I did not mean to decide on anything yet though. Why on Earth did I blurt it out about the guards, I did not quite understand. I’d better remember if I lived here or not, and what I was doing at all. Fencing skills likely indicated nothing in particular.

Nevertheless, the talk with the commander of D’Lagrena guards ended up muffed – I could probably tell him next to nothing, he pulled my vague musings out of me like a fisherman would’ve pulled out salmons, one by one, and in the end he gave up and offered me a couple of places where I could try my luck with finding a job and some accommodation to start with, if I decided to stay in the city, that was.

The choice was not exactly impressive: a greengrocer who needed help with heavier gardening duties, a shop requiring someone to do the accounting, a tavern in need of a security guard… and all of that sort. I’d thought at first I did not care what to do – but it turned out that I did.

I’d wandered around the city aimlessly for a few days, getting to know it along with the not exactly breathtaking opportunities to find a job in it that Lord Galvain had offered me – he was both the commander of the guards and a member of the city council. And the longer I stayed there, the more familiar the city seemed again. I had likely lived either here or somewhere very much alike D’Lagrena indeed. Alas, my memory refused to give me even a hint about whether I was on the right path. Even the name of the city stirred nothing in me – just as almost all city and country names I’d heard since I’d came to on the seashore though.
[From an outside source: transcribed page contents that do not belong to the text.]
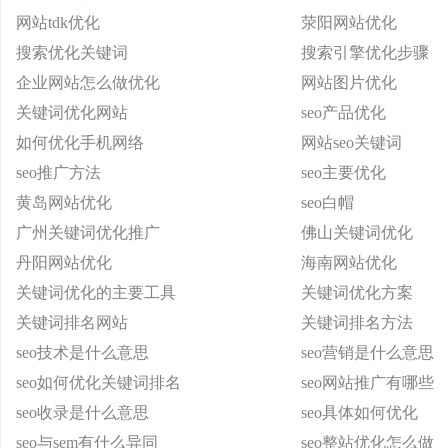
网站tdk优化
荥阳网站优化
搜索优化关键词
搜索引擎优化步骤
企业网站怎么做优化
网站图片优化
关键词优化网站
seo产品优化
如何优化手机网络
网站seo关键词
seo推广方法
seo主要优化
黄岛网站优化
seo白帽
广州关键词优化推广
佛山关键词优化
丹阳网站优化
海南网站优化
关键词优化的主要工具
关键词优化方案
关键词排名网站
关键词排名方法
seo技术是什么意思
seo营销是什么意思
seo如何优化关键词排名
seo网站推广有哪些
seo收录是什么意思
seo具体如何优化
seo与sem有什么异同
seo整站优化怎么做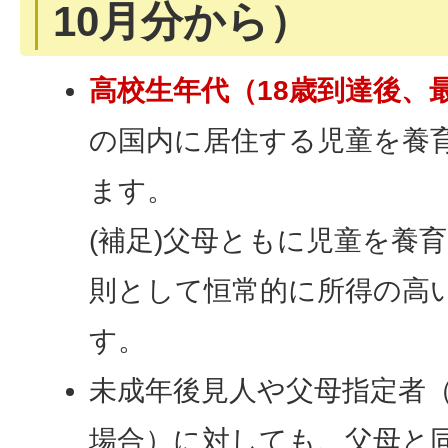
10月分から）
高校生年代（18歳到達後、最
の国内に居住する児童を養
ます。
(補足)父母ともに児童を養
則として恒常的に所得の高
す。
未成年後見人や父母指定者
場合）に対しても、父母と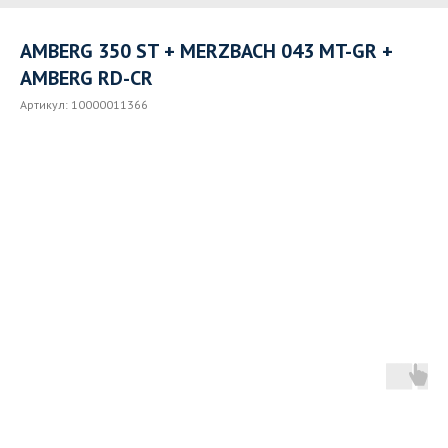
AMBERG 350 ST + MERZBACH 043 MT-GR +
AMBERG RD-CR
Артикул:
10000011366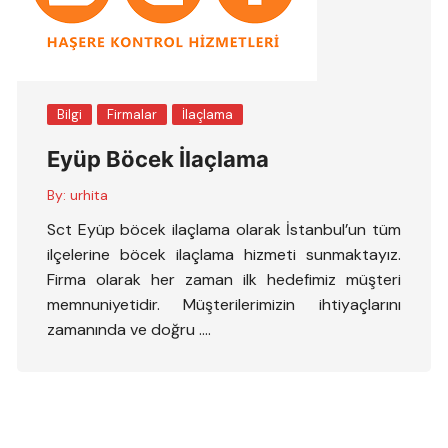
Bilgi
Firmalar
İlaçlama
Eyüp Böcek İlaçlama
By:
urhita
Sct Eyüp böcek ilaçlama olarak İstanbul’un tüm
ilçelerine böcek ilaçlama hizmeti sunmaktayız.
Firma olarak her zaman ilk hedefimiz müşteri
memnuniyetidir. Müşterilerimizin ihtiyaçlarını
zamanında ve doğru ….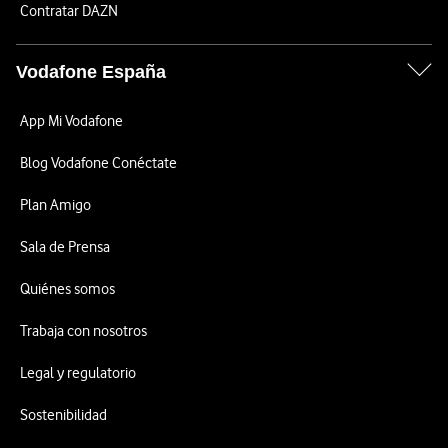
Contratar DAZN
Vodafone España
App Mi Vodafone
Blog Vodafone Conéctate
Plan Amigo
Sala de Prensa
Quiénes somos
Trabaja con nosotros
Legal y regulatorio
Sostenibilidad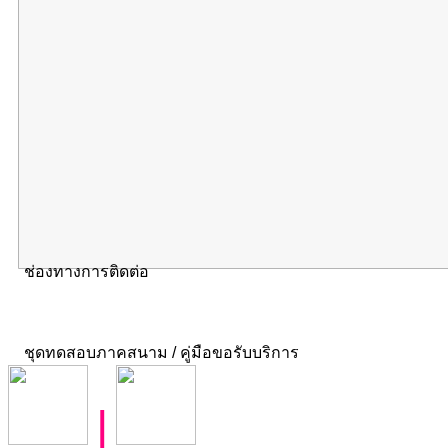
ช่องทางการติดต่อ
ชุดทดสอบภาคสนาม / คู่มือขอรับบริการ
|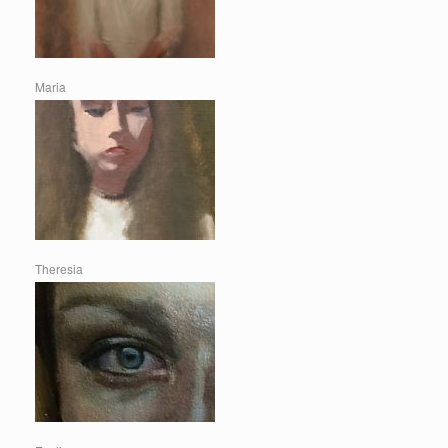
Maria
Theresia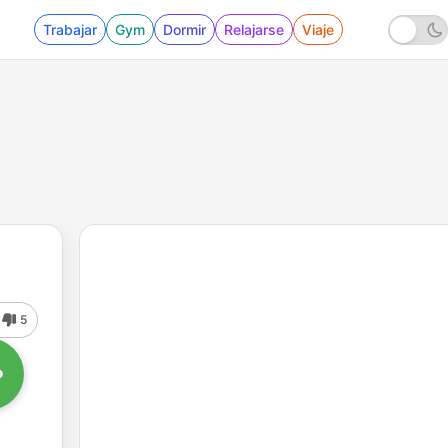
Trabajar
Gym
Dormir
Relajarse
Viaje
5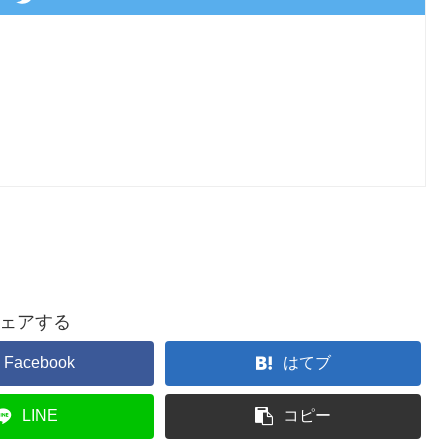
ェアする
Facebook
はてブ
LINE
コピー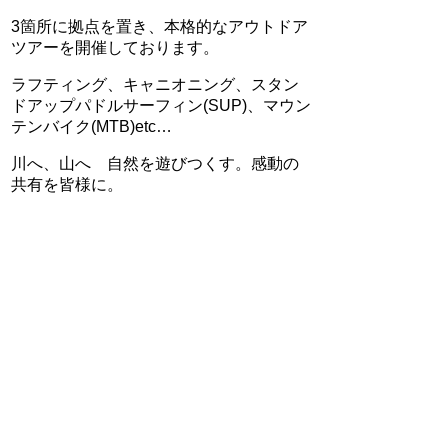
3箇所に拠点を置き、本格的なアウトドア
ツアーを開催しております。
ラフティング、キャニオニング、スタン
ドアップパドルサーフィン(SUP)、マウン
テンバイク(MTB)etc…
川へ、山へ 自然を遊びつくす。感動の
共有を皆様に。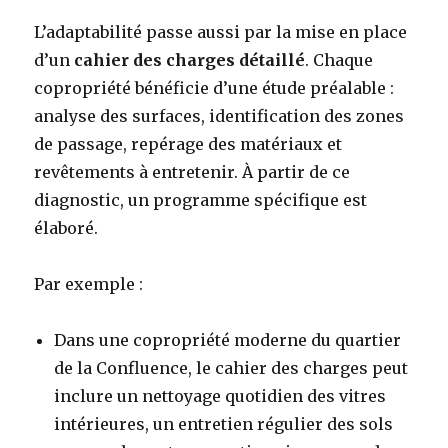
L’adaptabilité passe aussi par la mise en place
d’un
cahier des charges détaillé
. Chaque
copropriété bénéficie d’une étude préalable :
analyse des surfaces, identification des zones
de passage, repérage des matériaux et
revêtements à entretenir. À partir de ce
diagnostic, un programme spécifique est
élaboré.
Par exemple :
Dans une copropriété moderne du quartier
de la Confluence, le cahier des charges peut
inclure un nettoyage quotidien des vitres
intérieures, un entretien régulier des sols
I spent a couple of days on loitering around and eating from time to time, often forgetting I needed to eat at all – and on day three I came back to the guards.

I realized that the joke that I’d cracked to Mengor was more than a joke. For some reason, of everyone I’d met I trusted Lord Galvaine and him most. And say what you please, I actually had nowhere to go. And I did not really want to. This “don’t want” part worried me some, to be honest. I guess some of my apathy had to do with me not only having brushed the very line between life and death, but having not known for too long what to do with my skills and myself so that I would have been… needed? Useful? Doing something necessary for everyone else? Probably. And if that was the case, another guard would’ve come in handy. At least I could fence indeed. And my ribs were going to heal soon, I was going to get out of my bandages till the next moon, and then I’d happily be off to chase bandits on country roads or whatever, just to have something real to do.

So, I was sworn in and changed from my raggedy clothes into a uniform. Now I wore a dark grey tunic, brown pants, sturdy high boots and a two-colour, half blue-grey half dark, woad-blue hood with a wide cape covering my shoulders, which was decorated with a city crest patch.

I started my duties on the very next day – getting to know the city for reals, as Captain Mengor joked. And our acquaintance started with a watch shift on the city walls.